> [Directions for this task]: Without omitting anything, retype the data that follows.

Start of Records shown

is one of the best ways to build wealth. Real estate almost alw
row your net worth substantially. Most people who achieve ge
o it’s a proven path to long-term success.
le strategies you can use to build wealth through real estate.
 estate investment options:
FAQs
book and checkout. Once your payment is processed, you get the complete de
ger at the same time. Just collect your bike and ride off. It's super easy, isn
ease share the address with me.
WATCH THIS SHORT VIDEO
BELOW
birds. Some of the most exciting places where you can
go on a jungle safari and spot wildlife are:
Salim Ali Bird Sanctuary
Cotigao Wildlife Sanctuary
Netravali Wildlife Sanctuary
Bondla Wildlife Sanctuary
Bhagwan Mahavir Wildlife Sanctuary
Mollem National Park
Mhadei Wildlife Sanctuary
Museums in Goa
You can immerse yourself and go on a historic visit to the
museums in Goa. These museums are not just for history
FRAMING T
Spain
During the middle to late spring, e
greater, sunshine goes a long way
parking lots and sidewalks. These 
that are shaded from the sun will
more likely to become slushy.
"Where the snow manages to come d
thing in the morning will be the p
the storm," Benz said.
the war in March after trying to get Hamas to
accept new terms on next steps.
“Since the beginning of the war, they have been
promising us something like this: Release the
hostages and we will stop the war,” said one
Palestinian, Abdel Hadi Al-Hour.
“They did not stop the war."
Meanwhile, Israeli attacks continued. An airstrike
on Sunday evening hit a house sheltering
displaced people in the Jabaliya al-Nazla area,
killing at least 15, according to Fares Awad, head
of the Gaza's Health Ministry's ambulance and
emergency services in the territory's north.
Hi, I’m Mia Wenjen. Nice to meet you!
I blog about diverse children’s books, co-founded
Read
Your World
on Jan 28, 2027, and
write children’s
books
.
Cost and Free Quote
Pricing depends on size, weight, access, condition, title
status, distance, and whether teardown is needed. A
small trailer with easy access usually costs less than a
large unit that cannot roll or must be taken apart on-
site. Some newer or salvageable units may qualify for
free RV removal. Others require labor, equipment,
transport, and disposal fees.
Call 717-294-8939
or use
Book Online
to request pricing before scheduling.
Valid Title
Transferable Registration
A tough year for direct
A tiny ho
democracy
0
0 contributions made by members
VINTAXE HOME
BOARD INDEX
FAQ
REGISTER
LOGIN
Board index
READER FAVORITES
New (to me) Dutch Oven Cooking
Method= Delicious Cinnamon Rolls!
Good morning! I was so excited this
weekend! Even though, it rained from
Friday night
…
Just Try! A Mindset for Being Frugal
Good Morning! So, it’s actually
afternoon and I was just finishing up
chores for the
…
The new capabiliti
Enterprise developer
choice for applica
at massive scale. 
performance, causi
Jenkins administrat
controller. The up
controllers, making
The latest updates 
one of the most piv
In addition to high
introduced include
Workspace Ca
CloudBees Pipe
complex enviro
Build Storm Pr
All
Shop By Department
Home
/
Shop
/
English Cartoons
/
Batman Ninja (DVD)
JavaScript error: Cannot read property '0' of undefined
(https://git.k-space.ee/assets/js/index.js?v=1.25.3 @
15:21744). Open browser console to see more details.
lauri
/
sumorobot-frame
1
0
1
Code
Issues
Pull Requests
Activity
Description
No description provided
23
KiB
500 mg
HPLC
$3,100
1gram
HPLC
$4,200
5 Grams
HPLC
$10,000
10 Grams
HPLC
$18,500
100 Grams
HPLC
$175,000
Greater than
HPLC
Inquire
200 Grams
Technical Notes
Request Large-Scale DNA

End of Records shown

> [Output for this exercise]:
is one of the best ways to build wealth. Real estate almost alw
row your net worth substantially. Most people who achieve ge
o it’s a proven path to long-term success.
le strategies you can use to build wealth through real estate.
 estate investment options:
FAQs
book and checkout. Once your payment is processed, you get the complete de
ger at the same time. Just collect your bike and ride off. It's super easy, isn
ease share the address with me.
WATCH THIS SHORT VIDEO
BELOW
birds. Some of the most exciting places where you can
go on a jungle safari and spot wildlife are:
Salim Ali Bird Sanctuary
Cotigao Wildlife Sanctuary
Netravali Wildlife Sanctuary
Bondla Wildlife Sanctuary
Bhagwan Mahavir Wildlife Sanctuary
Mollem National Park
Mhadei Wildlife Sanctuary
Museums in Goa
You can immerse yourself and go on a historic visit to the
museums in Goa. These museums are not just for history
FRAMING T
Spain
During the middle to late spring, e
greater, sunshine goes a long way
parking lots and sidewalks. These 
that are shaded from the sun will
more likely to become slushy.
"Where the snow manages to come d
thing in the morning will be the p
the storm," Benz said.
the war in March after trying to get Hamas to
accept new terms on next steps.
“Since the beginning of the war, they have been
promising us something like this: Release the
hostages and we will stop the war,” said one
Palestinian, Abdel Hadi Al-Hour.
“They did not stop the war."
Meanwhile, Israeli attacks continued. An airstrike
on Sunday evening hit a house sheltering
displaced people in the Jabaliya al-Nazla area,
killing at least 15, according to Fares Awad, head
of the Gaza's Health Ministry's ambulance and
emergency services in the territory's north.
Hi, I’m Mia Wenjen. Nice to meet you!
I blog about diverse children’s books, co-founded
Read
Your World
on Jan 28, 2027, and
write children’s
books
.
Cost and Free Quote
Pricing depends on size, weight, access, condition, title
status, distance, and whether teardown is needed. A
small trailer with easy access usually costs less than a
large unit that cannot roll or must be taken apart on-
site. Some newer or salvageable units may qualify for
free RV removal. Others require labor, equipment,
transport, and disposal fees.
Call 717-294-8939
or use
Book Online
to request pricing before scheduling.
Valid Title
Transferable Registration
A tough year for direct
A tiny ho
democracy
0
0 contributions made by members
VINTAXE HOME
BOARD INDEX
FAQ
REGISTER
LOGIN
Board index
READER FAVORITES
New (to me) Dutch Oven Cooking
Method= Delicious Cinnamon Rolls!
Good morning! I was so excited this
weekend! Even though, it rained from
Friday night
…
Just Try! A Mindset for Being Frugal
Good Morning! So, it’s actually
afternoon and I was just finishing up
chores for the
…
The new capabiliti
Enterprise developer
choice for applica
at massive scale. 
performance, causi
Jenkins administrat
controller. The up
controllers, making
The latest updates 
one of the most piv
In addition to high
introduced include
Workspace Ca
CloudBees Pipe
complex enviro
Build Storm Pr
All
Shop By Department
Home
/
Shop
/
English Cartoons
/
Batman Ninja (DVD)
JavaScript error: Cannot read property '0' of undefined
(https://git.k-space.ee/assets/js/index.js?v=1.25.3 @
15:21744). Open browser console to see more details.
lauri
/
sumorobot-frame
1
0
1
Code
Issues
Pull Requests
Activity
Description
No description provided
23
KiB
500 mg
HPLC
$3,100
1gram
HPLC
$4,200
5 Grams
HPLC
$10,000
10 Grams
HPLC
$18,500
100 Grams
HPLC
$175,000
Greater than
HPLC
Inquire
200 Grams
Technical Notes
Request Large-Scale DNA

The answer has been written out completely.